Required action » Which lines of the data contain the string "Olimpia"? Copy every one of them.

Supplied material »

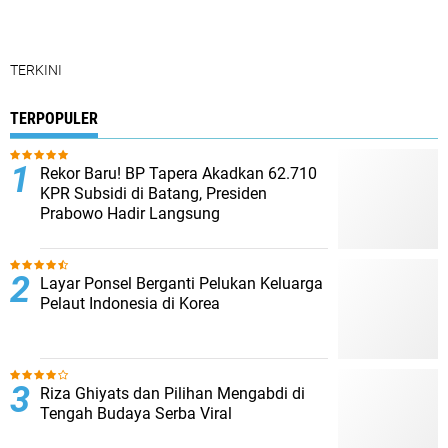
TERKINI
TERPOPULER
Rekor Baru! BP Tapera Akadkan 62.710
KPR Subsidi di Batang, Presiden
Prabowo Hadir Langsung
Layar Ponsel Berganti Pelukan Keluarga
Pelaut Indonesia di Korea
Riza Ghiyats dan Pilihan Mengabdi di
Tengah Budaya Serba Viral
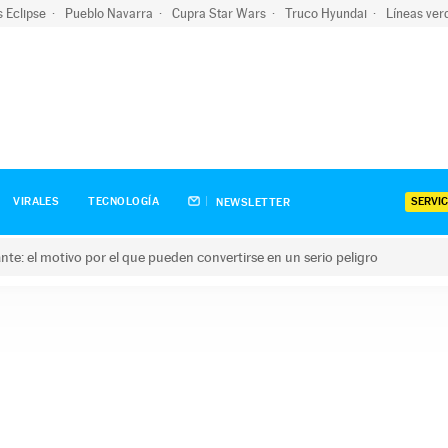
s Eclipse
Pueblo Navarra
Cupra Star Wars
Truco Hyundai
Líneas ver
SERVIC
VIRALES
TECNOLOGÍA
NEWSLETTER
olante: el motivo por el que pueden convertirse en un serio peligro
e: el motivo por el que pueden convertirse en un serio peligro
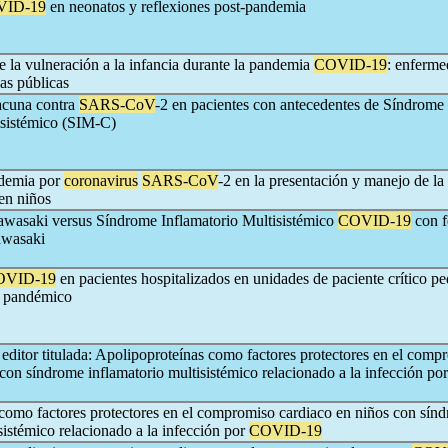
VID-19
en neonatos y reflexiones post-pandemia
e la vulneración a la infancia durante la pandemia
COVID-19
: enferme
cas públicas
acuna contra
SARS-CoV
-2 en pacientes con antecedentes de Síndrome
isistémico (SIM-C)
ndemia por
coronavirus
SARS-CoV
-2 en la presentación y manejo de la
en niños
wasaki versus Síndrome Inflamatorio Multisistémico
COVID-19
con f
awasaki
OVID-19
en pacientes hospitalizados en unidades de paciente crítico pe
o pandémico
 editor titulada: Apolipoproteínas como factores protectores en el comp
con síndrome inflamatorio multisistémico relacionado a la infección por
como factores protectores en el compromiso cardiaco en niños con sín
sistémico relacionado a la infección por
COVID-19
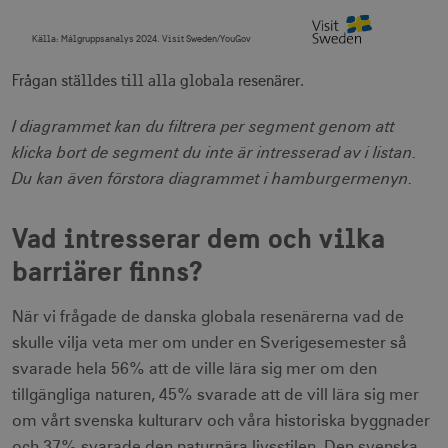
Källa:
Målgruppsanalys 2024. Visit Sweden/YouGov
End of interactive chart.
Frågan ställdes till alla globala resenärer.
I diagrammet kan du filtrera per segment genom att
klicka bort de segment du inte är intresserad av i listan.
Du kan även förstora diagrammet i hamburgermenyn.
Vad intresserar dem och vilka
barriärer finns?
När vi frågade de danska globala resenärerna vad de
skulle vilja veta mer om under en Sverigesemester så
svarade hela 56% att de ville lära sig mer om den
tillgängliga naturen, 45% svarade att de vill lära sig mer
om vårt svenska kulturarv och våra historiska byggnader
och 37% svarade den naturnära livsstilen. Den svenska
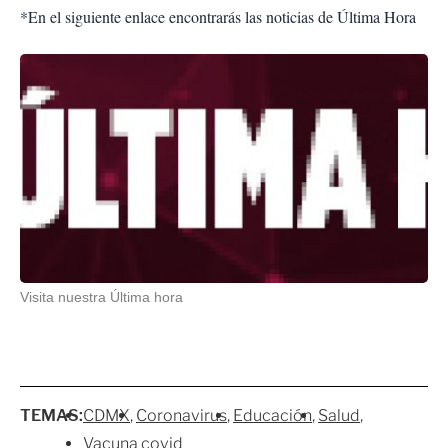
*En el siguiente enlace encontrarás las noticias de Última Hora
Visita nuestra Última hora
TEMAS:
CDMX
Coronavirus
Educación
Salud
Vacuna covid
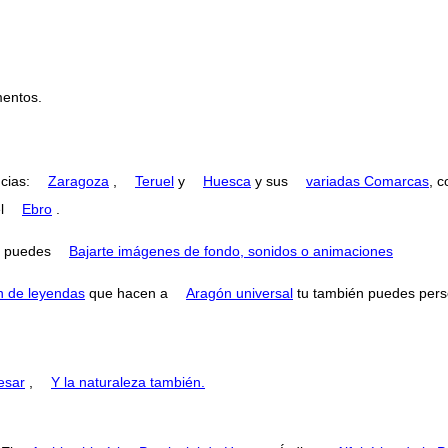
entos.
ncias:
Zaragoza
,
Teruel
y
Huesca
y sus
variadas Comarcas
, 
el
Ebro
.
puedes
Bajarte imágenes de fondo, sonidos o animaciones
n de leyendas
que hacen a
Aragón universal
tu también puedes perse
esar
,
Y la naturaleza también.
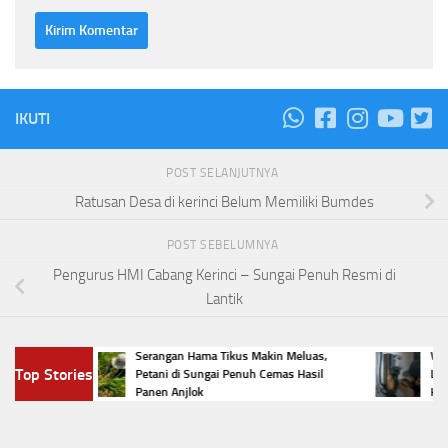
IKUTI
POST SELANJUTNYA
Ratusan Desa di kerinci Belum Memiliki Bumdes
POST SEBELUMNYA
Pengurus HMI Cabang Kerinci – Sungai Penuh Resmi di
Lantik
gai
Serangan Hama Tikus Makin Meluas,
Viral P
Top Stories
mba
Petani di Sungai Penuh Cemas Hasil
Listrik 
Panen Anjlok
Hukum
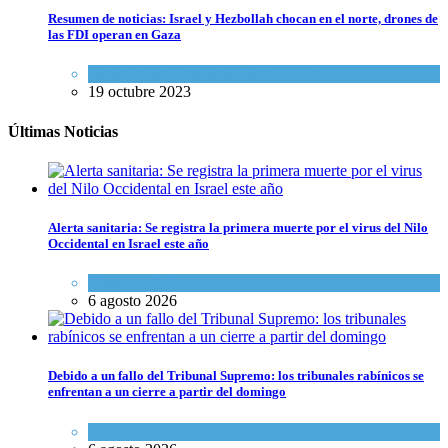
Resumen de noticias: Israel y Hezbollah chocan en el norte, drones de
las FDI operan en Gaza
Israel y Medio Oriente
,
Tema del día
19 octubre 2023
Últimas Noticias
Alerta sanitaria: Se registra la primera muerte por el virus del Nilo
Occidental en Israel este año
Ciencia y Salud
6 agosto 2026
Debido a un fallo del Tribunal Supremo: los tribunales rabínicos se
enfrentan a un cierre a partir del domingo
Tema del día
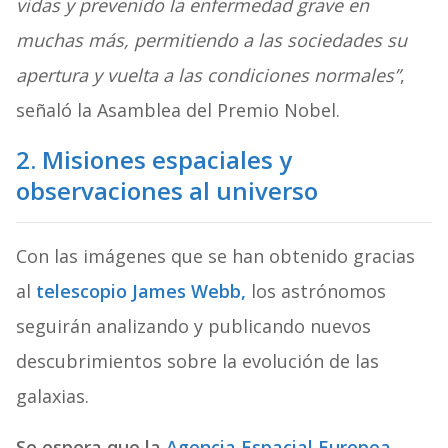
vidas y prevenido la enfermedad grave en
muchas más, permitiendo a las sociedades su
apertura y vuelta a las condiciones normales”
,
señaló la Asamblea del Premio Nobel.
2. Misiones espaciales y
observaciones al universo
Con las imágenes que se han obtenido gracias
al
telescopio James Webb,
los astrónomos
seguirán analizando y publicando nuevos
descubrimientos sobre la evolución de las
galaxias.
Se espera que la
Agencia Espacial Europea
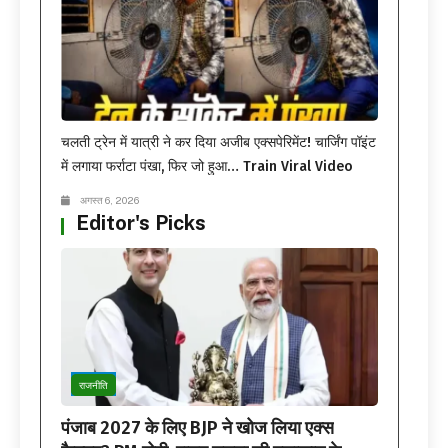
चलती ट्रेन में यात्री ने कर दिया अजीब एक्सपेरिमेंट! चार्जिंग पॉइंट
में लगाया फर्राटा पंखा, फिर जो हुआ… Train Viral Video
अगस्त 6, 2026
Editor's Picks
राजनीति
पंजाब 2027 के लिए BJP ने खोज लिया एक्स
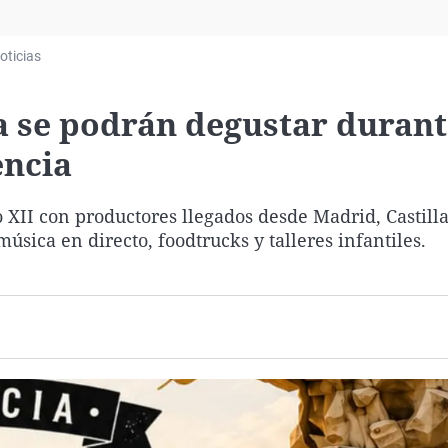
Virales
Televisión
oticias
Elecciones
a se podrán degustar durant
encia
o XII con productores llegados desde Madrid, Castill
úsica en directo, foodtrucks y talleres infantiles.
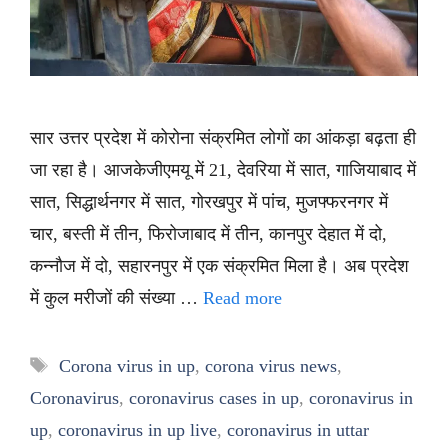
सार उत्तर प्रदेश में कोरोना संक्रमित लोगों का आंकड़ा बढ़ता ही
जा रहा है। आजकेजीएमयू में 21, देवरिया में सात, गाजियाबाद में
सात, सिद्धार्थनगर में सात, गोरखपुर में पांच, मुजफ्फरनगर में
चार, बस्ती में तीन, फिरोजाबाद में तीन, कानपुर देहात में दो,
कन्नौज में दो, सहारनपुर में एक संक्रमित मिला है। अब प्रदेश
में कुल मरीजों की संख्या …
Read more
Tags
Corona virus in up
,
corona virus news
,
Coronavirus
,
coronavirus cases in up
,
coronavirus in
up
,
coronavirus in up live
,
coronavirus in uttar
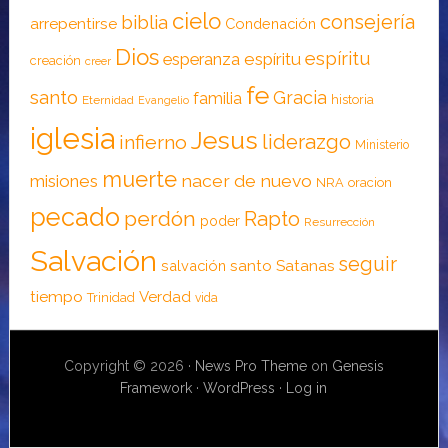
cielo
consejería
biblia
arrepentirse
Condenación
Dios
espíritu
esperanza
espíritu
creación
creer
fe
santo
Gracia
familia
historia
Eternidad
Evangelio
iglesia
Jesus
liderazgo
infierno
Ministerio
muerte
nacer de nuevo
misiones
NRA
oracion
pecado
perdón
Rapto
poder
Resurrección
Salvación
seguir
santo
Satanas
salvación
tiempo
Verdad
Trinidad
vida
Copyright © 2026 ·
News Pro Theme
on
Genesis
Framework
·
WordPress
·
Log in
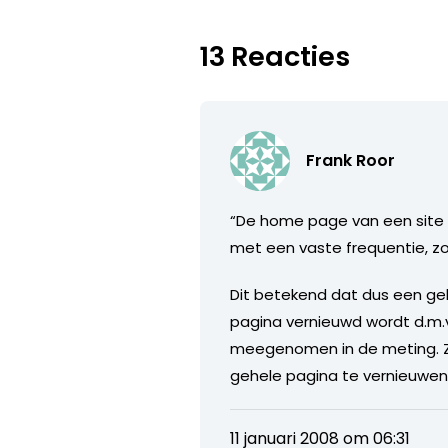
13 Reacties
Frank Roor
“De home page van een site 
met een vaste frequentie, zo
Dit betekend dat dus een ge
pagina vernieuwd wordt d.m.v
meegenomen in de meting. Zoa
gehele pagina te vernieuwen.
11 januari 2008 om 06:31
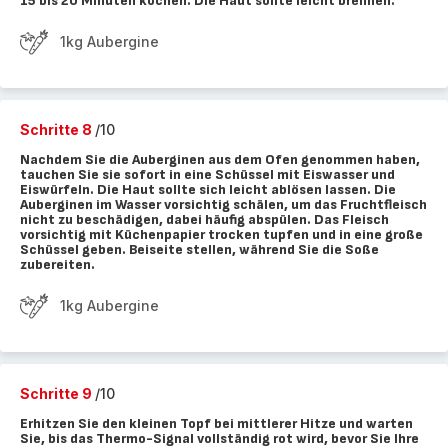
15 bis 20 Minuten kochen. Die Haut sollte leicht brennen.
1kg Aubergine
Schritte 8
/10
Nachdem Sie die Auberginen aus dem Ofen genommen haben,
tauchen Sie sie sofort in eine Schüssel mit Eiswasser und
Eiswürfeln. Die Haut sollte sich leicht ablösen lassen. Die
Auberginen im Wasser vorsichtig schälen, um das Fruchtfleisch
nicht zu beschädigen, dabei häufig abspülen. Das Fleisch
vorsichtig mit Küchenpapier trocken tupfen und in eine große
Schüssel geben. Beiseite stellen, während Sie die Soße
zubereiten.
1kg Aubergine
Schritte 9
/10
Erhitzen Sie den kleinen Topf bei mittlerer Hitze und warten
Sie, bis das Thermo-Signal vollständig rot wird, bevor Sie Ihre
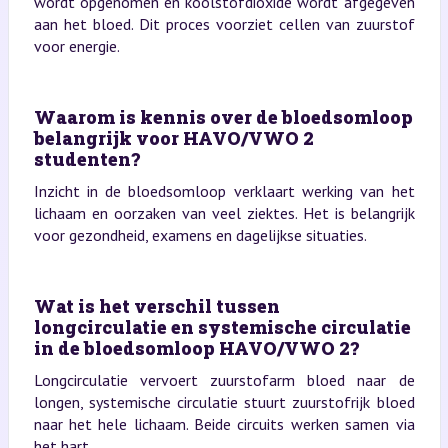
wordt opgenomen en koolstofdioxide wordt afgegeven
aan het bloed. Dit proces voorziet cellen van zuurstof
voor energie.
Waarom is kennis over de bloedsomloop
belangrijk voor HAVO/VWO 2
studenten?
Inzicht in de bloedsomloop verklaart werking van het
lichaam en oorzaken van veel ziektes. Het is belangrijk
voor gezondheid, examens en dagelijkse situaties.
Wat is het verschil tussen
longcirculatie en systemische circulatie
in de bloedsomloop HAVO/VWO 2?
Longcirculatie vervoert zuurstofarm bloed naar de
longen, systemische circulatie stuurt zuurstofrijk bloed
naar het hele lichaam. Beide circuits werken samen via
het hart.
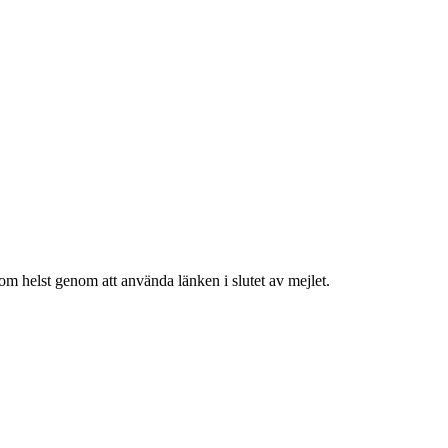
om helst genom att använda länken i slutet av mejlet.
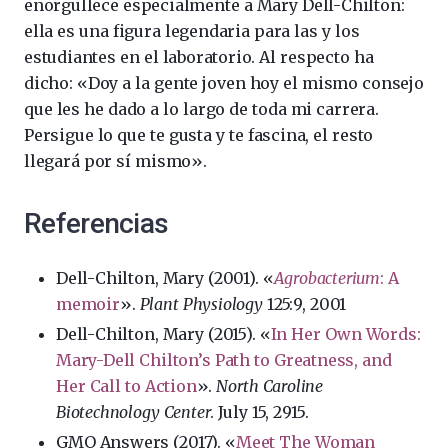
enorgullece especialmente a Mary Dell-Chilton:
ella es una figura legendaria para las y los
estudiantes en el laboratorio. Al respecto ha
dicho: «Doy a la gente joven hoy el mismo consejo
que les he dado a lo largo de toda mi carrera.
Persigue lo que te gusta y te fascina, el resto
llegará por sí mismo».
Referencias
Dell-Chilton, Mary (2001). «
Agrobacterium
: A
memoir
».
Plant Physiology
125:9, 2001
Dell-Chilton, Mary (2015). «
In Her Own Words:
Mary-Dell Chilton’s Path to Greatness, and
Her Call to Action
».
North Caroline
Biotechnology Center
. July 15, 2915.
GMO Answers (2017). «
Meet The Woman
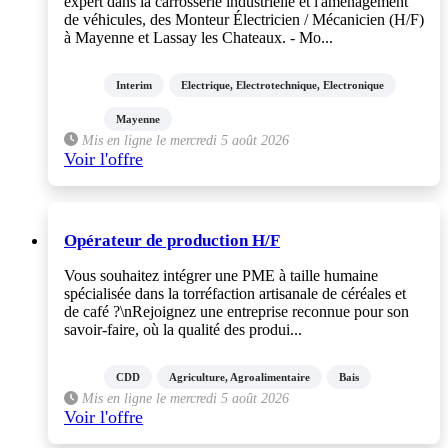
expert dans la carrosserie industrielle et l'aménagement
de véhicules, des Monteur Électricien / Mécanicien (H/F)
à Mayenne et Lassay les Chateaux. - Mo...
Interim
Electrique, Electrotechnique, Electronique
Mayenne
Mis en ligne le mercredi 5 août 2026
Voir l'offre
Opérateur de production H/F
Vous souhaitez intégrer une PME à taille humaine
spécialisée dans la torréfaction artisanale de céréales et
de café ?\nRejoignez une entreprise reconnue pour son
savoir-faire, où la qualité des produi...
CDD
Agriculture, Agroalimentaire
Bais
Mis en ligne le mercredi 5 août 2026
Voir l'offre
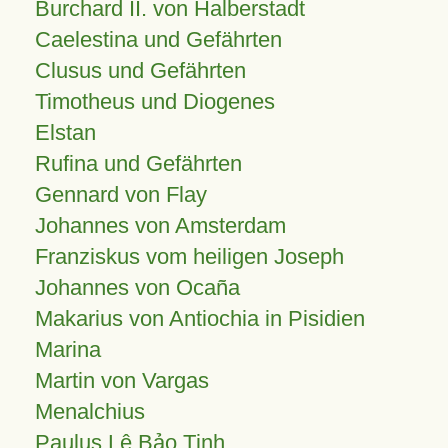
Burchard II. von Halberstadt
Caelestina und Gefährten
Clusus und Gefährten
Timotheus und Diogenes
Elstan
Rufina und Gefährten
Gennard von Flay
Johannes von Amsterdam
Franziskus vom heiligen Joseph
Johannes von Ocaña
Makarius von Antiochia in Pisidien
Marina
Martin von Vargas
Menalchius
Paulus Lê Bảo Tịnh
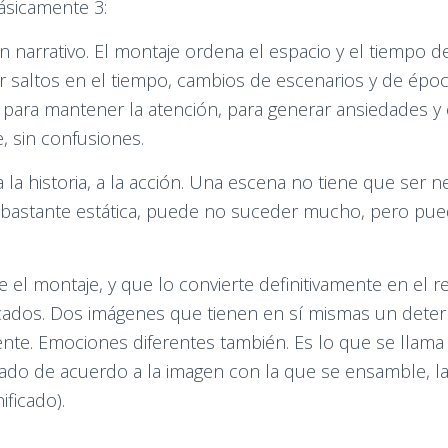
básicamente 3:
en narrativo. El montaje ordena el espacio y el tiempo 
r saltos en el tiempo, cambios de escenarios y de épo
 para mantener la atención, para generar ansiedades y
, sin confusiones.
 a la historia, a la acción. Una escena no tiene que se
 bastante estática, puede no suceder mucho, pero pue
ne el montaje, y que lo convierte definitivamente en el
ificados. Dos imágenes que tienen en sí mismas un dete
ente. Emociones diferentes también. Es lo que se llam
icado de acuerdo a la imagen con la que se ensamble, la
ificado).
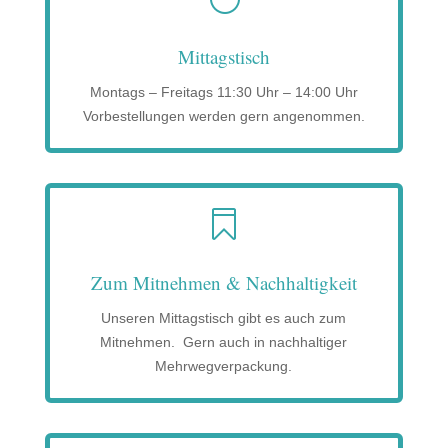
Mittagstisch
Montags – Freitags 11:30 Uhr – 14:00 Uhr
Vorbestellungen werden gern angenommen.

Zum Mitnehmen & Nachhaltigkeit
Unseren Mittagstisch gibt es auch zum
Mitnehmen. Gern auch in nachhaltiger
Mehrwegverpackung.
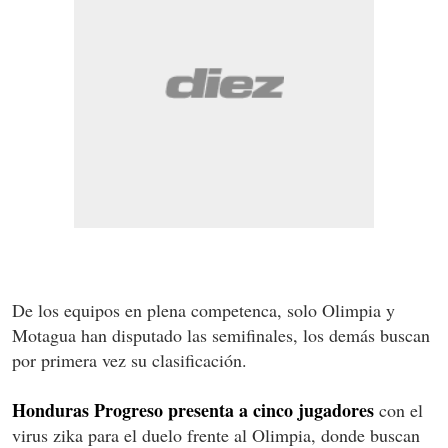
De los equipos en plena competenca, solo Olimpia y
Motagua han disputado las semifinales, los demás buscan
por primera vez su clasificación.
Honduras Progreso presenta a cinco jugadores
con el
virus zika para el duelo frente al Olimpia, donde buscan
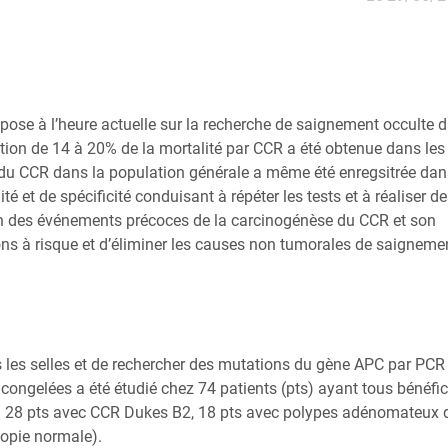
pose à l’heure actuelle sur la recherche de saignement occulte 
ction de 14 à 20% de la mortalité par CCR a été obtenue dans les
e du CCR dans la population générale a même été enregsitrée dan
 et de spécificité conduisant à répéter les tests et à réaliser d
un des événements précoces de la carcinogénèse du CCR et son
ions à risque et d’éliminer les causes non tumorales de saigneme
s les selles et de rechercher des mutations du gène APC par PCR
 congelées a été étudié chez 74 patients (pts) ayant tous bénéfic
si : 28 pts avec CCR Dukes B2, 18 pts avec polypes adénomateux 
copie normale).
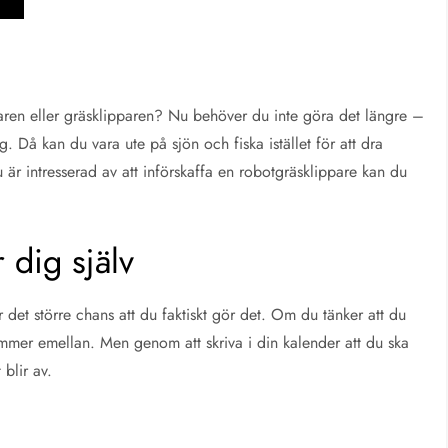
ren eller gräsklipparen? Nu behöver du inte göra det längre –
. Då kan du vara ute på sjön och fiska istället för att dra
är intresserad av att införskaffa en robotgräsklippare kan du
 dig själv
det större chans att du faktiskt gör det. Om du tänker att du
ommer emellan. Men genom att skriva i din kalender att du ska
 blir av.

Answer for this exercise »
De los equipos en plena competenca, solo Olimpia y
virus zika para el duelo frente al Olimpia, donde buscan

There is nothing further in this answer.